2.1. Get the total number of damages with relation to properties per event type.

propertyDamage <- aggregate(PROPDMG ~ EVTYPE, processedData, FUN = sum)
top10PropertyDamage <- head(propertyDamage[order(-propertyDamage$PROPDMG), ], 10)

2.2. Get the total number of damages with relation to crops per event type.

cropDamage <- aggregate(CROPDMG ~ EVTYPE, processedData, FUN = sum)
top10CropDamage <- head(cropDamage[order(-cropDamage$CROPDMG), ], 10)

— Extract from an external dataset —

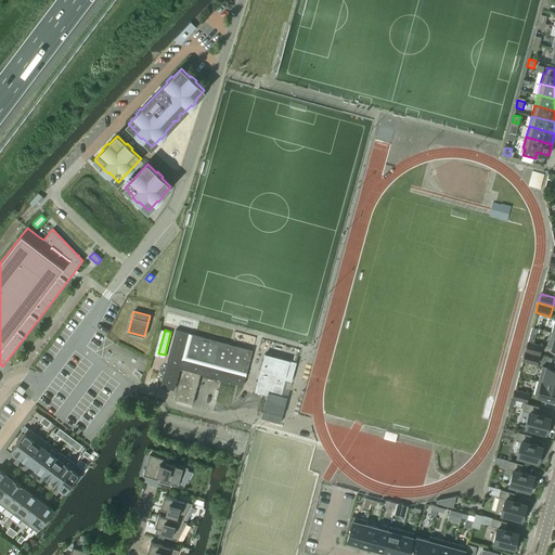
[(180,369),(182,370),(201,374),(243,385),(243,386),(246,372),(253,350),(204,337),(192,334),(176,330),(167,362),(180,366),(180,369)]
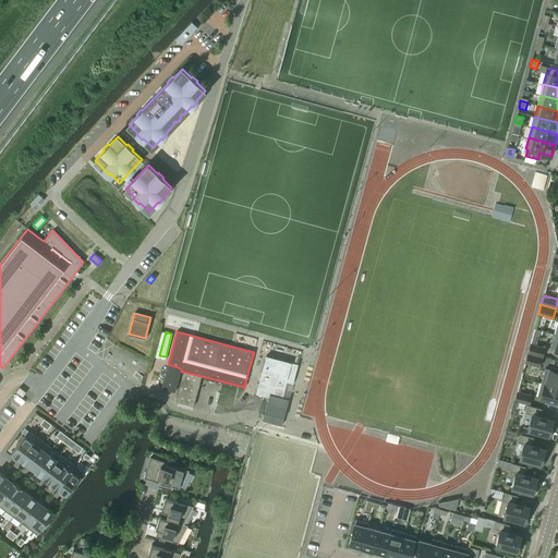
[(543,358),(545,348),(530,343),(528,353),(543,358)]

2.3. Merge Crop and Property Damage

library(tidyr)
economicDamage <- merge(top10PropertyDamage, top10CropDamage, by.x = "EVTYPE", by.y = "EVTYPE", all = FALSE)
economicDamage <- gather(economicDamage, DamageType, Damage, -EVTYPE)

Results

Types of events that are most harmful to population health.

library(ggplot2)

ggplot(top10FatalEvent, aes(EVTYPE, FATALITIES, fill=EVTYPE))+ guides(fill=FALSE)+geom_bar(stat="identity")+xlab("EVENT TYPE") + ylab("# OF FATALITIES") + ggtitle("Top 10 Events that Cause Fatality Across U.S.") + theme(axis.text.x = element_text(angle = 45, hjust = 1))

The figure above shows the top 10 events or severe weather conditions that cause fatalities across the United States. It also shows that TORNADO has the most number of fatality at 5633 reported fatalities.

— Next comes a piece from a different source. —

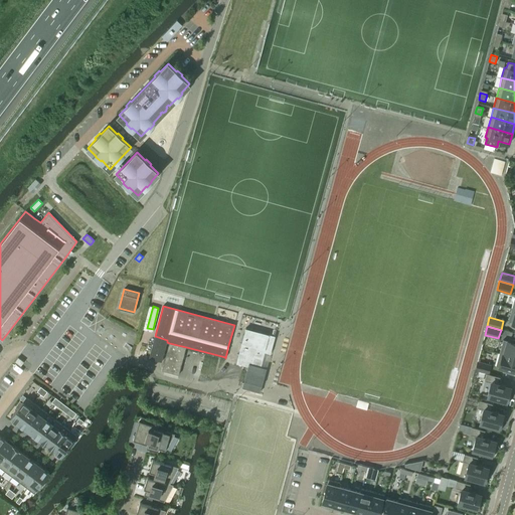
[(236,363),(243,365),(247,366),(248,366),(248,363),(261,366),(265,352),(270,353),(275,336),(245,328),(236,363)]
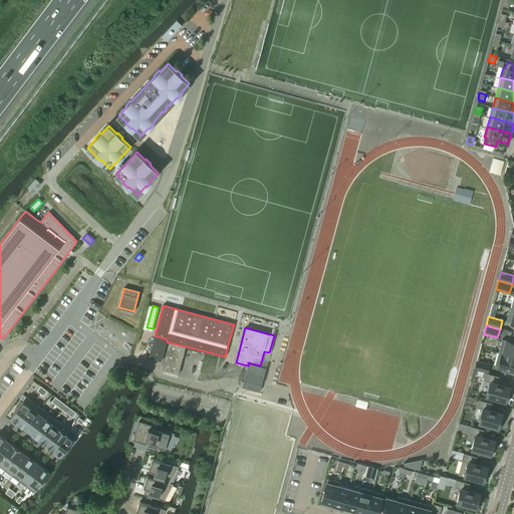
[(167,339),(155,335),(149,357),(161,360),(167,341),(167,339)]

ggplot(top10InjuryEvent, aes(x=factor(EVTYPE), y=INJURIES, fill=EVTYPE))+ guides(fill=FALSE)+geom_bar(stat="identity")+xlab("EVENT TYPE") + ylab("# OF Injuries") + ggtitle("Top 10 Events that Cause Injuries Across U.S.") + theme(axis.text.x = element_text(angle = 45, hjust = 1))

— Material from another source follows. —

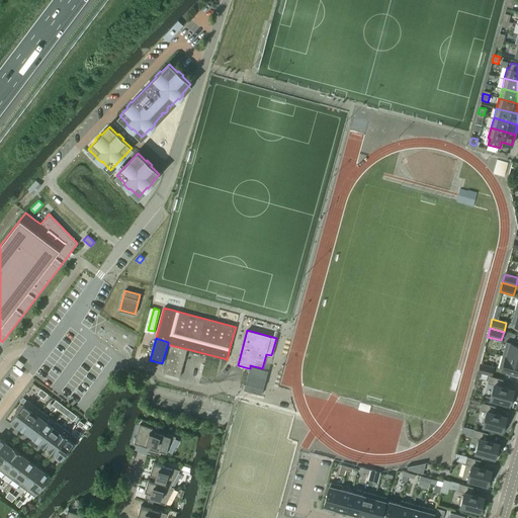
[(515,344),(506,342),(502,355),(517,359),(517,343),(515,342),(515,344)]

The figure above illustrates the top 10 events or severe weather conditions that cause injuries across the United States. It also shows that TORNADO has the most number of injuries at 91346 reported injuries.

Types of events that have the greatest economic consequences.

options(scipen = 6)
ggplot(economicDamage, aes(EVTYPE, y=Damage, fill=EVTYPE)) + guides(fill=FALSE) + geom_bar(stat="identity") + xlab("EVENT TYPE") + ylab("Damage") + ggtitle("Top 6 Events that have the Greatest Economic Consequences Across U.S.") + theme(axis.text.x = element_text(angle = 45, hjust = 1)) + facet_wrap(~DamageType, ncol=1)

The figure above shows the top 6 events or severe weather conditions that have the greatest economic consequences across the United States. It also shows that HAIL has the highest incurred damages, in terms of crops, at 579596. On the other hand, it also shows that TORNADO has the highest incurred damages, in terms of property, at 3212258.